**YOUR TASKS**
• 1. In the Claudia Kawas biography, which Kentucky town did her family move to when she was in sixth grade?
• 2. Please carry on the Claudia Kawas biography, picking up after its last sentence.

----- TEXT FOR ANALYSIS -----

- Awards: Potamkin Prize (2017)

Academic background
- Education: Swarthmore College MD, University of Louisville

Academic work
- Institutions: University of California, Irvine Johns Hopkins University

= Claudia Kawas =

American neurologist

Claudia H. Kawas is an American neurologist. As the Al and Trish Nichols Chair in clinical neurology at the University of California, Irvine School of Medicine, Kawas established the Leisure World Cohort Study to monitor the health and well-being of people 90 and older in Laguna Woods, California.

==Early life and education==
Kawas was born to parents Elias and Jeanette Kawas and her family moved to Madisonville, Kentucky when she was in sixth grade. She attended Madisonville North Hopkins High School and was a member of their speech and debate team. As a senior, she won first place in the extemporaneous speaking and dramatic interpretation division and was judged as the top speaker of the entire tournament.

Upon graduating in 1970, Kawas attended Swarthmore College for her undergraduate degree and completed her medical studies at the University of Louisville School of Medicine. During her undergraduate degree, Kawas was encouraged to study brain injuries as a physician.

==Career==
Upon completing her medical degree, Kawas completed a two-year fellowship at Johns Hopkins University School of Medicine in 1985. Upon completing the fellowship, she remained at the institution to study Alzheimer's disease. As a faculty member, she collaborated with epidemiologist Walter Stewart and partook in the Baltimore Longitudinal Study on Aging. In 1997, she co-led a study examining the impact of estrogen on the risk of Alzheimer's disease. Kawas left Johns Hopkins in 2000 to accept a similar faculty appointment at the University of California, Irvine.

----- AVAILABLE DATA -----

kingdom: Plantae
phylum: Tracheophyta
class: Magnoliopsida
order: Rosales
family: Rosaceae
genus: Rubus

-----
----- AVAILABLE DATA -----

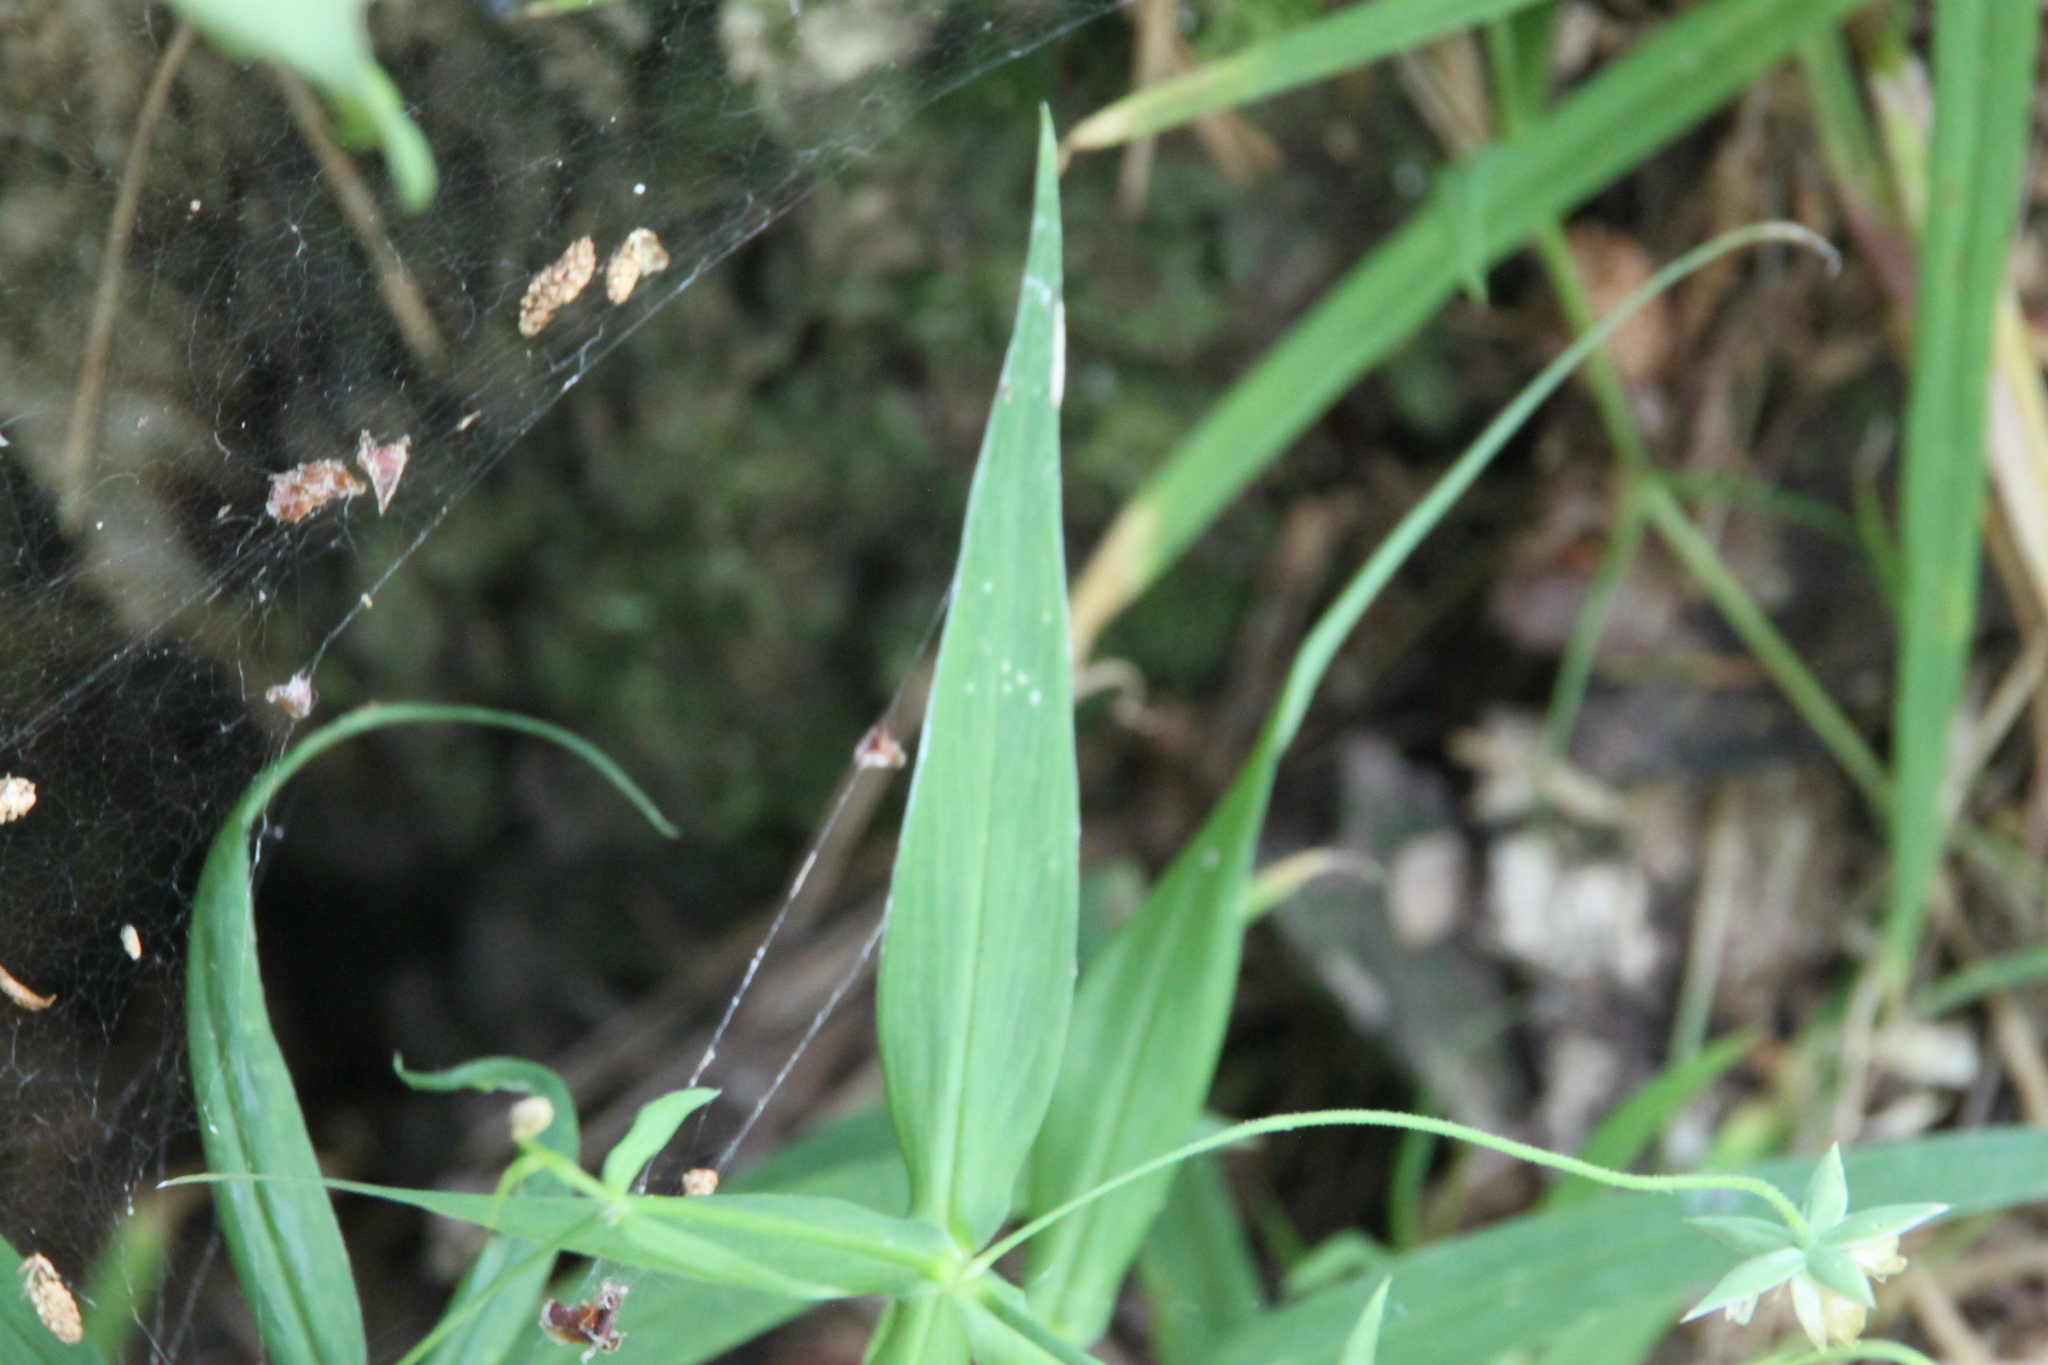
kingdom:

-----

**ANSWERS TO THE EXERCISE**
• 1. Madisonville, Kentucky

• 2.
As the Al and Trish Nichols Chair in clinical neurology, Kawas established the Leisure World Cohort Study (currently called the 90+ Study) to monitor the health and well-being of people 90 and older in Laguna Woods, California. In 2012, she was honored as a Visionary Woman for her clinical contributions to Alzheimer's disease research and care by the Orange County Chapter of the Alzheimer's Association. The following year, the National Institute on Aging renewed its funding for the Leisure World Cohort Study for another five years.

In 2017, Kawas was presented with the Khalid Iqbal, Ph.D., Lifetime Achievement Award in Alzheimer's Disease Research for her "for her numerous contributions to clinical and epidemiological research in Alzheimer’s disease, aging and dementia." In the same year, she also received the American Academy of Neurology's Potamkin Prize for dementia research.